> WHAT IS REQUIRED
Output every line of the rows below as a Markdown table with the columns Number and Row line, leaving out blank lines.

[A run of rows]
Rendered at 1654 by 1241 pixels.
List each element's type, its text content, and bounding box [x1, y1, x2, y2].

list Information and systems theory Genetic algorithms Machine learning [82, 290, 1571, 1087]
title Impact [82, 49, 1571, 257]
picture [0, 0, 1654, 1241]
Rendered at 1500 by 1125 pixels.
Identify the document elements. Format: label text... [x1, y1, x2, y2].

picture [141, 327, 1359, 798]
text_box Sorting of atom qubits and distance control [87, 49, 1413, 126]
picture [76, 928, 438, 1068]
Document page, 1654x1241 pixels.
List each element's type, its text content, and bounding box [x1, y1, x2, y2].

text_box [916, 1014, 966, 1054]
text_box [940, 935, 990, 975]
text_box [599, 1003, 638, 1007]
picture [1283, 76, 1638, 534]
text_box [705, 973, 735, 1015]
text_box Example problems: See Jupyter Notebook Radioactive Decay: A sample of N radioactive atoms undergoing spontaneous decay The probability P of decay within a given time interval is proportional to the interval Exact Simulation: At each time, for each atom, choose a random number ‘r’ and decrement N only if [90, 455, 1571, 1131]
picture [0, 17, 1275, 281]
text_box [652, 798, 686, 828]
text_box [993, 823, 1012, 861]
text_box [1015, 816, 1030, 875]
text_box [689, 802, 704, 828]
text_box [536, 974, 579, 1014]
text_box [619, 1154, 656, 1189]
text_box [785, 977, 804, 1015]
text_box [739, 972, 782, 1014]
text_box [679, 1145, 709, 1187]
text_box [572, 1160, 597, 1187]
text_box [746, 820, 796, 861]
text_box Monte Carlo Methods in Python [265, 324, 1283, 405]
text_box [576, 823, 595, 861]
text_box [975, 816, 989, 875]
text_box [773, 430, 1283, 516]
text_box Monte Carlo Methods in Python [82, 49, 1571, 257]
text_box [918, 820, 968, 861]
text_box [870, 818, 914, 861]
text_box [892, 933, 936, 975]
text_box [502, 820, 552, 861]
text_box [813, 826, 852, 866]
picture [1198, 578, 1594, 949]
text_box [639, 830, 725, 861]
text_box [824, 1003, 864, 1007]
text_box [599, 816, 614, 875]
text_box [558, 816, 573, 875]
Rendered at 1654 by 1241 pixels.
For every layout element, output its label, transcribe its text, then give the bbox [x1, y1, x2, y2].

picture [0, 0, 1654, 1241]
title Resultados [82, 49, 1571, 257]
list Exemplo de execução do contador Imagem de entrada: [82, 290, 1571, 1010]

> SOLVED EXERCISE
| Number | Row line |
|---|---|
| 1 | Rendered at 1654 by 1241 pixels. |
| 2 | List each element's type, its text content, and bounding box [x1, y1, x2, y2]. |
| 3 | list Information and systems theory Genetic algorithms Machine learning [82, 290, 1571, 1087] |
| 4 | title Impact [82, 49, 1571, 257] |
| 5 | picture [0, 0, 1654, 1241] |
| 6 | Rendered at 1500 by 1125 pixels. |
| 7 | Identify the document elements. Format: label text... [x1, y1, x2, y2]. |
| 8 | picture [141, 327, 1359, 798] |
| 9 | text_box Sorting of atom qubits and distance control [87, 49, 1413, 126] |
| 10 | picture [76, 928, 438, 1068] |
| 11 | Document page, 1654x1241 pixels. |
| 12 | List each element's type, its text content, and bounding box [x1, y1, x2, y2]. |
| 13 | text_box [916, 1014, 966, 1054] |
| 14 | text_box [940, 935, 990, 975] |
| 15 | text_box [599, 1003, 638, 1007] |
| 16 | picture [1283, 76, 1638, 534] |
| 17 | text_box [705, 973, 735, 1015] |
| 18 | text_box Example problems: See Jupyter Notebook Radioactive Decay: A sample of N radioactive atoms undergoing spontaneous decay The probability P of decay within a given time interval is proportional to the interval Exact Simulation: At each time, for each atom, choose a random number ‘r’ and decrement N only if [90, 455, 1571, 1131] |
| 19 | picture [0, 17, 1275, 281] |
| 20 | text_box [652, 798, 686, 828] |
| 21 | text_box [993, 823, 1012, 861] |
| 22 | text_box [1015, 816, 1030, 875] |
| 23 | text_box [689, 802, 704, 828] |
| 24 | text_box [536, 974, 579, 1014] |
| 25 | text_box [619, 1154, 656, 1189] |
| 26 | text_box [785, 977, 804, 1015] |
| 27 | text_box [739, 972, 782, 1014] |
| 28 | text_box [679, 1145, 709, 1187] |
| 29 | text_box [572, 1160, 597, 1187] |
| 30 | text_box [746, 820, 796, 861] |
| 31 | text_box Monte Carlo Methods in Python [265, 324, 1283, 405] |
| 32 | text_box [576, 823, 595, 861] |
| 33 | text_box [975, 816, 989, 875] |
| 34 | text_box [773, 430, 1283, 516] |
| 35 | text_box Monte Carlo Methods in Python [82, 49, 1571, 257] |
| 36 | text_box [918, 820, 968, 861] |
| 37 | text_box [870, 818, 914, 861] |
| 38 | text_box [892, 933, 936, 975] |
| 39 | text_box [502, 820, 552, 861] |
| 40 | text_box [813, 826, 852, 866] |
| 41 | picture [1198, 578, 1594, 949] |
| 42 | text_box [639, 830, 725, 861] |
| 43 | text_box [824, 1003, 864, 1007] |
| 44 | text_box [599, 816, 614, 875] |
| 45 | text_box [558, 816, 573, 875] |
| 46 | Rendered at 1654 by 1241 pixels. |
| 47 | For every layout element, output its label, transcribe its text, then give the bbox [x1, y1, x2, y2]. |
| 48 | picture [0, 0, 1654, 1241] |
| 49 | title Resultados [82, 49, 1571, 257] |
| 50 | list Exemplo de execução do contador Imagem de entrada: [82, 290, 1571, 1010] |